Leerstand: Gastbeitrag von Marlis Fuhrmann
Wohnungsbau dauert. Aktueller Mangel kann erst zukünftig behoben werden. Aber Bedarf ist planbar. Der »BUND« für Naturschutz hinterfragt das Neubauziel der SPD von 200.000 Wohnungen, versucht eine seriöse Prognose und gibt Handlungsempfehlungen.
Mit Berlin als Bundeshauptstadt ließ sich ein deutlicher Zuzug vorhersagen. Einem kurzen Rückgang durch Abwanderung ins Umland folgte der betriebswirtschaftliche Abriss von Plattenbauten. Zeitweiliger Leerstand gehört aber zum Wohnungszyklus und muss wenigstens durch kommunale Wohnungsgesellschaften mitgetragen werden. Für Sanierung, Umzüge sowie eine Sofortreaktion auf eine gestiegene Nachfrage werden etwa drei Prozent benötigt.
Ein erhöhter Wohnungsbedarf durch kleinere Haushalte und mehr Zuwanderung zeichnete sich 2010 ab. Der Neubau lief zu langsam an – der Nachholbedarf beträgt mindestens 44.500 Wohnungen trotz steigender Haushaltsgröße. Heute entstehen circa 17.000 pro Jahr, insgesamt 65.000 sind genehmigt. Wohnungssuchende kann dies nicht trösten.

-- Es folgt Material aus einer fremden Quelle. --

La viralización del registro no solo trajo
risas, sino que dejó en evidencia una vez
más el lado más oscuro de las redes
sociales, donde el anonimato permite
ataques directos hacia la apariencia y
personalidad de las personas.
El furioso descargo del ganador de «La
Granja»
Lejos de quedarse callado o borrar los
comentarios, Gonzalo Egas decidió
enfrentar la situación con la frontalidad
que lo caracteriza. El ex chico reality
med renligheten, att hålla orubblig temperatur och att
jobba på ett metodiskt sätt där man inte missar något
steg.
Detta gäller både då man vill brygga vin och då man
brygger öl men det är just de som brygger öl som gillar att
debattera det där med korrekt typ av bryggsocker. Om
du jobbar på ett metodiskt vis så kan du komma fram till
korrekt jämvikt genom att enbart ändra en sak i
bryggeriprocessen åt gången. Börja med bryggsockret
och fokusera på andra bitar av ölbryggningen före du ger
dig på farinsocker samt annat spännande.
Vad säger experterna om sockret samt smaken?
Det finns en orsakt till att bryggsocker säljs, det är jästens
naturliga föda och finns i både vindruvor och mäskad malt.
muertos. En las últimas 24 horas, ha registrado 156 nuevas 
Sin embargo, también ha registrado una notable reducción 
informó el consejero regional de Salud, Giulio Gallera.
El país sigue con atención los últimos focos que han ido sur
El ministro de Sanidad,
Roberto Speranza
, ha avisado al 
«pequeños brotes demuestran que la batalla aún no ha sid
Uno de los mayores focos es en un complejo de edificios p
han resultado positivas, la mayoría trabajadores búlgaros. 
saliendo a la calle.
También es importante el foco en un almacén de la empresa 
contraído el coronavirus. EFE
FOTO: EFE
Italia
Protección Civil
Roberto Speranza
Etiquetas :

Insgesamt werden laut Studie bis 2030 zwischen 100.000 und 121.000 Wohnungen gebraucht. Kleine Bauflächen sowie die in Bau befindlichen und genehmigten Wohnungen könnten den Bedarf decken. Gegebenenfalls, etwa wegen der Aufnahme von Geflüchteten, muss nachgesteuert werden.

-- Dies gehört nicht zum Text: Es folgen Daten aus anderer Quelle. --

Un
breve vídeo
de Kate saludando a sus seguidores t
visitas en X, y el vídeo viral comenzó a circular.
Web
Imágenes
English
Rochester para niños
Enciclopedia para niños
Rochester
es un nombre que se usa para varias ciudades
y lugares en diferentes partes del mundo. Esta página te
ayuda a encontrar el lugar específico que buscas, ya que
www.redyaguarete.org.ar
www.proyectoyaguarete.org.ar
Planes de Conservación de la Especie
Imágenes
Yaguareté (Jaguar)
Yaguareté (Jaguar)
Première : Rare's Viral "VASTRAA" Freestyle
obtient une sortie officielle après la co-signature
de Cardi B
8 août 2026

Druck lastet dabei auf den kommunalen Wohnungsgesellschaften. Ihnen gehören Siedlungsflächen wie die in Britz und Gropiusstadt. Eine baulich, sozial und ökologisch vertretbare Verdichtung ist anspruchsvoll. Darüber hinaus sollen sie Stadtquartiere neu entwickeln, wie die Buckower Felder. Das bedeutet auch Landschaftsverlust, Bodenversiegelung, energieaufwendige Baustoffproduktion und mehr Verkehr.

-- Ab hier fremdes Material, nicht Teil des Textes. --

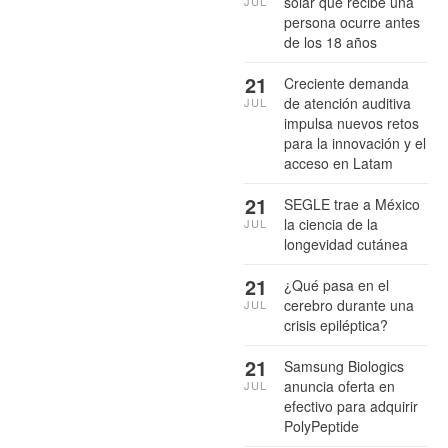
solar que recibe una
JUL
persona ocurre antes
de los 18 años
21
Creciente demanda
de atención auditiva
JUL
impulsa nuevos retos
para la innovación y el
acceso en Latam
21
SEGLE trae a México
la ciencia de la
JUL
longevidad cutánea
21
¿Qué pasa en el
cerebro durante una
JUL
crisis epiléptica?
21
Samsung Biologics
anuncia oferta en
JUL
efectivo para adquirir
PolyPeptide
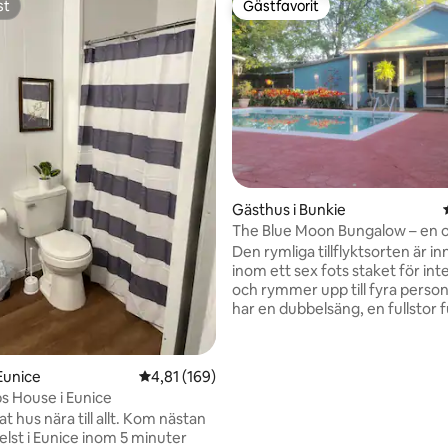
st
Gästfavorit
st
Gästfavorit
tligt betyg, 26 omdömen
Gästhus i Bunkie
The Blue Moon Bungalow – en o
vardagen.
Den rymliga tillflyktsorten är i
inom ett sex fots staket för int
och rymmer upp till fyra person
har en dubbelsäng, en fullstor 
32" TV med DVD, wi-fi-anslutning
utrustat kök, privat omklädni
badrum med dusch. Strax utanför din
Eunice
4,81 av 5 i genomsnittligt betyg, 169 omdöm
4,81 (169)
ytterdörr finns en avkopplande
 House i Eunice
gallon pool och täckt uteplats. 
 nära till allt. Kom nästan
dig i en gungstol på uteplatsen 
elst i Eunice inom 5 minuter
verandan till närliggande Wins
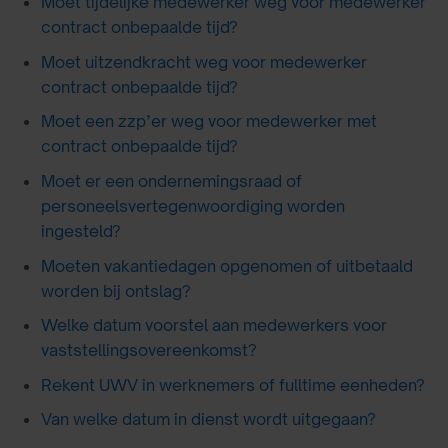
Moet tijdelijke medewerker weg voor medewerker
contract onbepaalde tijd?
Moet uitzendkracht weg voor medewerker
contract onbepaalde tijd?
Moet een zzp’er weg voor medewerker met
contract onbepaalde tijd?
Moet er een ondernemingsraad of
personeelsvertegenwoordiging worden
ingesteld?
Moeten vakantiedagen opgenomen of uitbetaald
worden bij ontslag?
Welke datum voorstel aan medewerkers voor
vaststellingsovereenkomst?
Rekent UWV in werknemers of fulltime eenheden?
Van welke datum in dienst wordt uitgegaan?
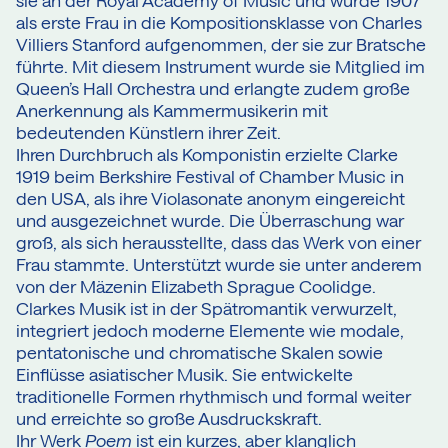
sie an der Royal Academy of Music und wurde 1907
als erste Frau in die Kompositionsklasse von Charles
Villiers Stanford aufgenommen, der sie zur Bratsche
führte. Mit diesem Instrument wurde sie Mitglied im
Queen’s Hall Orchestra und erlangte zudem große
Anerkennung als Kammermusikerin mit
bedeutenden Künstlern ihrer Zeit.
Ihren Durchbruch als Komponistin erzielte Clarke
1919 beim Berkshire Festival of Chamber Music in
den USA, als ihre Violasonate anonym eingereicht
und ausgezeichnet wurde. Die Überraschung war
groß, als sich herausstellte, dass das Werk von einer
Frau stammte. Unterstützt wurde sie unter anderem
von der Mäzenin Elizabeth Sprague Coolidge.
Clarkes Musik ist in der Spätromantik verwurzelt,
integriert jedoch moderne Elemente wie modale,
pentatonische und chromatische Skalen sowie
Einflüsse asiatischer Musik. Sie entwickelte
traditionelle Formen rhythmisch und formal weiter
und erreichte so große Ausdruckskraft.
Ihr Werk
Poem
ist ein kurzes, aber klanglich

Gebraucht werden bezahlbare kleine Wohnungen für Singles und große für Familien und WGs. Am besten mit flexiblen Grundrissen, aber auch barrierefreie Wohnungen neu und im Bestand. Hier müssen die Kommunalen Vorreiter bei Wohnungstauschbörsen sein.
Alle, auch die kleinen Potenzialflächen, sollen in einem Wohnflächenkataster erfasst werden. Der Mieterverein fordert eine Gemeinwohlquote von 70 Prozent beim Neubau. Eine zeitnahe Verbesserung des Angebotes wäre durch Lückenschlüsse, Aufstockung, Dachausbau und die Überbauung von Supermärkten möglich. Aufstocken müsste auch für Schulen und Kitas gelten – statt in bezirkliche Grünflächen und Kleingärten auszuweichen.
Eine Bebauung des Tempelhofer Feldes darf nicht wieder ins Spiel kommen. Im künftigen Grünflächen-Volksbegehren des »BUND« bekommt Berlins größte Freifläche eine zentrale Rolle.